### [Directive]
Only the lines from the one with "Beach Role-Play" onward are wanted, through the last line of the entries, set down exactly.

Saved data entries

········

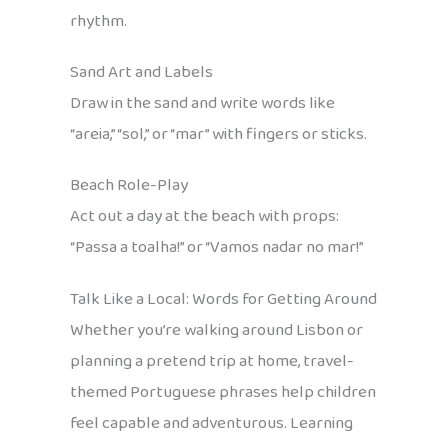
rhythm.
Sand Art and Labels
Draw in the sand and write words like
“areia,” “sol,” or “mar” with fingers or sticks.
Beach Role-Play
Act out a day at the beach with props:
“Passa a toalha!” or “Vamos nadar no mar!”
Talk Like a Local: Words for Getting Around
Whether you’re walking around Lisbon or
planning a pretend trip at home, travel-
themed Portuguese phrases help children
feel capable and adventurous. Learning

········

### [Response below]
Beach Role-Play
Act out a day at the beach with props:
“Passa a toalha!” or “Vamos nadar no mar!”
Talk Like a Local: Words for Getting Around
Whether you’re walking around Lisbon or
planning a pretend trip at home, travel-
themed Portuguese phrases help children
feel capable and adventurous. Learning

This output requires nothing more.